▶ _Supplied passage_
BEGIN

060 Fundamental

Option Type — Safe List Maximum

Error Handling

Tutorial Video

Text description (accessibility)

This video demonstrates the "Option Type — Safe List Maximum" functional Rust example. Difficulty level: Fundamental. Key concepts covered: Error Handling. Implement `list_max` that returns the maximum element of a list wrapped in `Option`/`Some`, returning `None` for empty lists instead of raising an exception. Key difference from OCaml: 1. **Almost identical:** `Option<T>` in Rust ≈ `'a option` in OCaml — same constructors, same philosophy

Tutorial

The Problem

Implement list_max that returns the maximum element of a list wrapped in Option/Some, returning None for empty lists instead of raising an exception. Also implement safe_head and option_map.

🎯 Learning Outcomes

• Map OCaml's option type to Rust's Option<T> (they're nearly identical)

• Use pattern matching on Some/None in both languages

• Chain Option operations with map instead of nested matching

• Compare recursive and iterator-based approaches to optional results

• See how both languages eliminate null pointer errors at the type level

🦀 The Rust Way

Idiomatic: iter().copied().max(), first().copied(), Option::map

Recursive: Slice pattern matching [head, tail @ ..] mirroring OCaml's h :: t

Fold-based: split_first() + fold for iterative maximum

Code Example

pub fn list_max_idiomatic(xs: &[i32]) -> Option<i32> {
    xs.iter().copied().max()
}

pub fn safe_head_idiomatic(xs: &[i32]) -> Option<i32> {
    xs.first().copied()
}

pub fn double_max_idiomatic(xs: &[i32]) -> Option<i32> {
    list_max_idiomatic(xs).map(|x| x * 2)
}

let rec list_max = function
  | []     -> None
  | h :: t ->
    begin match list_max t with
    | None   -> Some h
    | Some m -> Some (max h m)
    end

let safe_head = function
  | []     -> None
  | h :: _ -> Some h

let option_map f = function
  | None   -> None
  | Some x -> Some (f x)

END

▶ _Prompt 1_
From the Safe List Maximum tutorial, answer each:
(a) What difficulty level is given?
(b) What should list_max return for an empty list?
(c) Which Rust slice pattern mirrors OCaml's h :: t?
▶ _Prompt 2_
List every learning outcome stated in the Safe List Maximum tutorial.
▶ _Prompt 3_
Reproduce the Safe List Maximum tutorial word for word, everything from "Recursive: Slice pattern" down to "xs.iter().copied().max()".
The data placed after this plays no part in the work.

▶ _Dataset section_
BEGIN

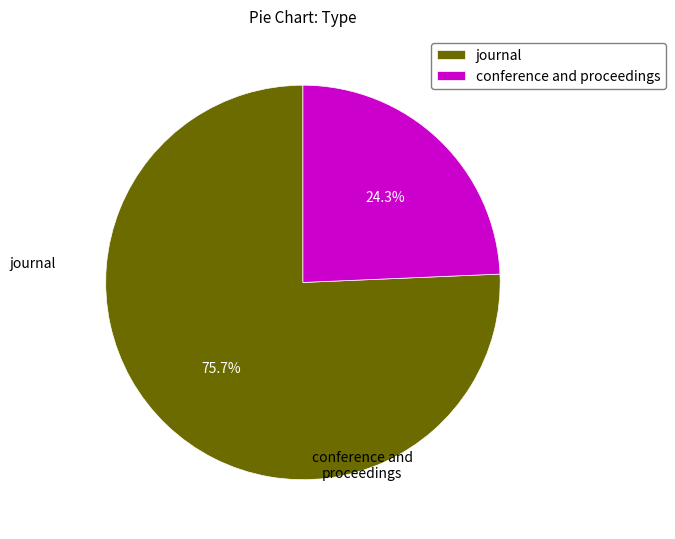

Which has a higher value, conference and proceedings or journal?

journal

END

▶ _Response area 1_
(a) Fundamental
(b) None
(c) [head, tail @ ..]

▶ _Response area 2_
- Map OCaml's option type to Rust's Option<T> (they're nearly identical)
- Use pattern matching on Some/None in both languages
- Chain Option operations with map instead of nested matching
- Compare recursive and iterator-based approaches to optional results
- See how both languages eliminate null pointer errors at the type level

▶ _Response area 3_
Recursive: Slice pattern matching [head, tail @ ..] mirroring OCaml's h :: t

Fold-based: split_first() + fold for iterative maximum

Code Example

pub fn list_max_idiomatic(xs: &[i32]) -> Option<i32> {
    xs.iter().copied().max()